あれ?本題より、備考に書いた方法の方が良いかも!?
ちなみに前述のUserLAndでAndroidにLinuxディストリビューションをインストール、SSH、VNC、arp-scanを使えば、『ConnectBot』/『VNC Viewer - Remote Desktop』/『PingTools Network Utilities』を全て兼ね、置き換えることもできそうと思い、Debianをインストール、ssh-clientを入れてSSHはいけたものの、IPを自動で見つける目的のapr-scanもですが、tigervnc-viewerをインストールして試したVNCでつまづきました。
UserLAndのGUI自体、VNCかXSDLが担い、VNCには、bVNCアプリを使う模様?も、レビューを見るとどうも微妙っぽいのでインストールしなかったのですが、VNCサーバは、ラズパイ側にあるのでUserLAnd側にGUI環境は要らないはずも、インストールすればいけるのか、何れにしてもUserLAnd/bVNCからvncviewerを実行するとVNC越しのVNCになってしまい、できないのか...とこんがらがってきました。
が、tigervnc-viewerを入れたからか、bVNCアプリをインストールすることなく、VNC接続のセッションを追加、起動するとローカルのtwm+xtermは表示され、そこからvncviewer ユーザー名@ラズパイIP:xとしてみましたが、やはり、2重はダメな模様。
あ、SSHフォワーディングならいけるか...と思ったら、現行バージョンのUserLAndだとセッション1つしか起動できず、vncviewer リモートホスト:ポートとしてみても[Can't open display:]。
他方、自身のスマホのOSは、Android 9なのですが、9含む以降は、UserLAnd上では?XSDL未対応とのこと。
Linuxパソコン上では、arp-scanでラズパイを絞り込んでIPアドレスを取得、sshとvncviewerに渡すスクリプト一発でラズパイデスクトップを表示させるところまでいけました。
よってUserLAndでもGUIは無理でもCLIでと思ったのですが、sudoを使ってもapr-scanできず...ラズパイの発見は100%に見えるので、これができれば、サーバ接続においてはmDNSにこだわる必要もないのですが...。
これを諦めるとしたら、NSD機能をもった『PingTools Network Utilities』のようなアプリも『VNC Viewer - Remote Desktop』のようなアプリも必要となる...なら、前述の方法の方が、むしろスマートっぽい。
Termuxでできれば別ですが、そうでなければ、UserLAndはアンインストールせずに入れておこうかと。
と言うのもUserLAndのDebianにopensshを入れたことで相手側がSSHサーバを起動している必要はあるものの、scpも使えるようになった(ディストロ・セッション起動後、/storage/internal/にファイルを置くとスマホの/内部ストレージ/Android/data/tech.ula/files/storage/以下に置かれる)のでファイル転送用に入れてみたアプリAirDroid(/内部ストレージ/AirDroid/upload)と併せてワイヤレスでファイルの移動・コピーできる手段が増え、状況に応じて使い分けできるので。

### 提供資料
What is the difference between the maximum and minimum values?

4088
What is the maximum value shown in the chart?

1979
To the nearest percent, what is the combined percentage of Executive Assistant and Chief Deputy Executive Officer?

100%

### 次の問題
1. 本文について、次の問いに答えてください。
(a) 自分のスマホのOSは何ですか。
(b) 今のバージョンのUserLAndでは、セッションをいくつ起動できますか。
(c) ファイル転送用に入れてみたアプリの名前は何ですか。
2. 次の文が本文の内容と合っているかどうか、「はい」か「いいえ」で答えてください。決め手になる本文の言葉もそのまま引いてください。
(a) Debianにssh-clientを入れたら、SSHは使えた。
(b) bVNCアプリは、レビューを見たうえでインストールした。
(c) UserLAndはアンインストールするつもりだ。
3. 本文から、「Linuxパソコン上では、a」という言葉があるところから書き始め、「- Remote Desktop』のようなアプリも必要となる...なら、前述の方法の方が、むしろスマートっぽい。」まで書いたら止めて、一字も変えずに書き写してください。

### 書いた答え
1.
(a) Android 9
(b) 1つ
(c) AirDroid

2.
(a) はい:「ssh-clientを入れてSSHはいけた」
(b) いいえ:「レビューを見るとどうも微妙っぽいのでインストールしなかった」
(c) いいえ:「UserLAndはアンインストールせずに入れておこうかと」

3.
Linuxパソコン上では、arp-scanでラズパイを絞り込んでIPアドレスを取得、sshとvncviewerに渡すスクリプト一発でラズパイデスクトップを表示させるところまでいけました。
よってUserLAndでもGUIは無理でもCLIでと思ったのですが、sudoを使ってもapr-scanできず...ラズパイの発見は100%に見えるので、これができれば、サーバ接続においてはmDNSにこだわる必要もないのですが...。
これを諦めるとしたら、NSD機能をもった『PingTools Network Utilities』のようなアプリも『VNC Viewer - Remote Desktop』のようなアプリも必要となる...なら、前述の方法の方が、むしろスマートっぽい。